Proactive One2One Forum, 13 July 2017 – Dr Richard Goodfellow

The event will commence at 6.00pm at the Chesterfield Mayfair Hotel, 35 Charles Street, Mayfair. Attendance is free. Proactive Investors One2One Forums have rapidly gained global recognition for companies to present to an audience of astute high net worth investors, fund managers, private client brokers and analysts. See Proactive Investors website for more details: http://www.proactiveinvestors.co.uk/register/event_details/106

The Company will provide a corporate presentation and will provide an update on its immunotherapy platform technologies:

• ImmunoBody® - Best-in-class DNA vaccine technology for use in combination with checkpoint inhibitors or as monotherapy for patients with resected disease
• Moditope® - Novel immunotherapy that destroys tumours and extends survival without the need for checkpoint inhibition

For further information, please contact:

About Scancell

Scancell is developing novel immunotherapies for the treatment of cancer based on its ImmunoBody® and Moditope® technology platforms.
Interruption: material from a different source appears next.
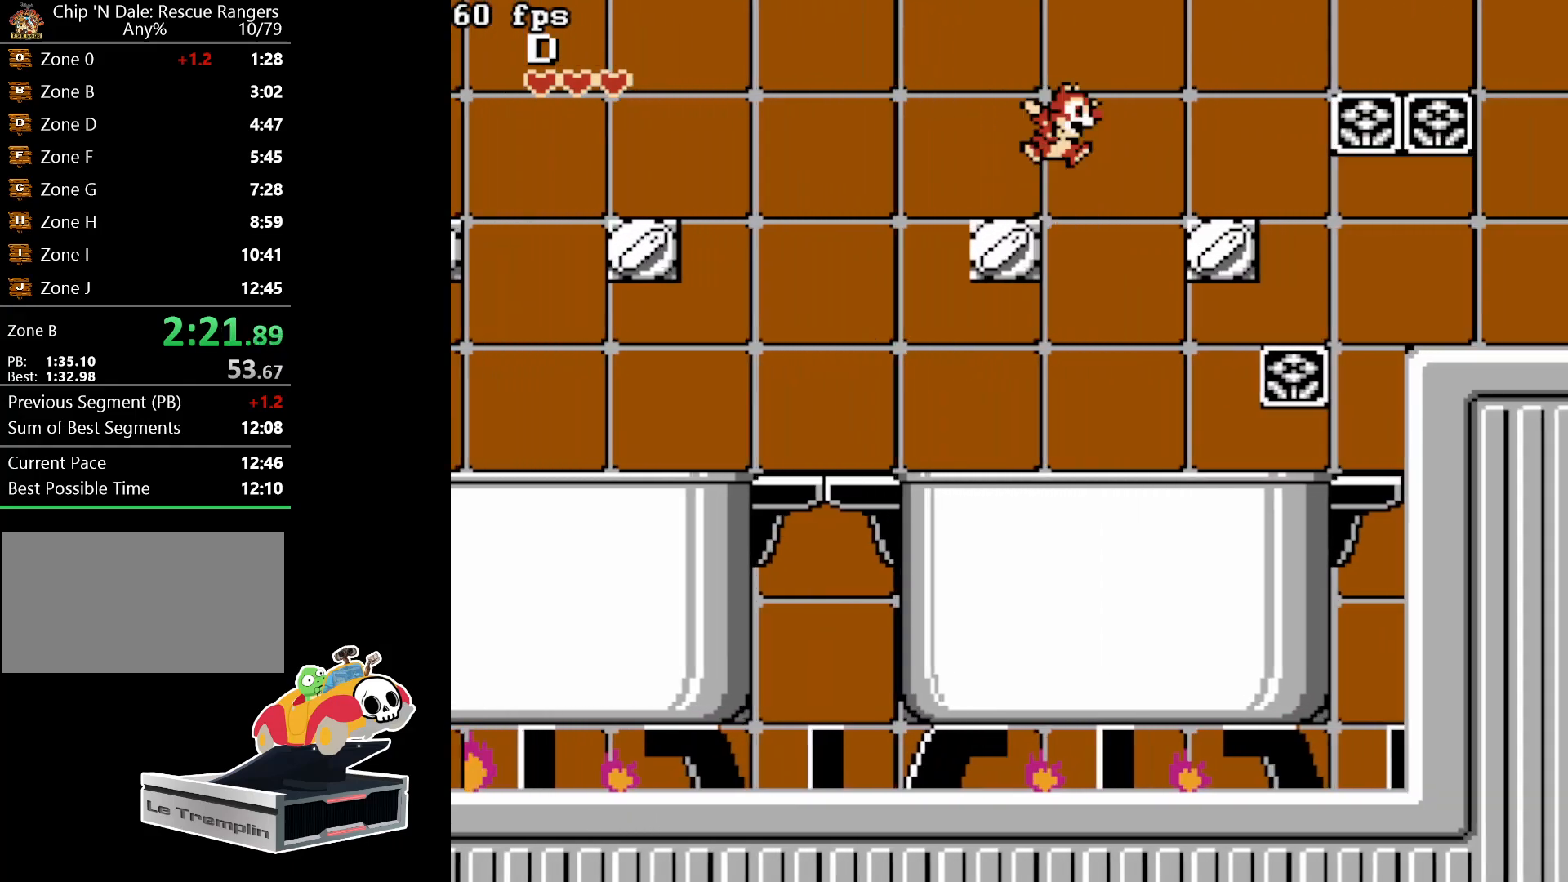
{"buttons": ["DPAD_RIGHT"], "events": [[83, "A", "up"], [383, "A", "down"], [500, "A", "up"]]}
Scancell’s first ImmunoBody®, SCIB1 is being developed for the treatment of melanoma.  Data from the Phase 1/2 clinical trial demonstrate that SCIB1, when used as monotherapy, has a marked effect on tumour load, produces a melanoma-specific immune response and highly encouraging survival trend without serious side effects.  In patients with resected disease there is increasing evidence to suggest that SCIB1 may delay or prevent disease recurrence.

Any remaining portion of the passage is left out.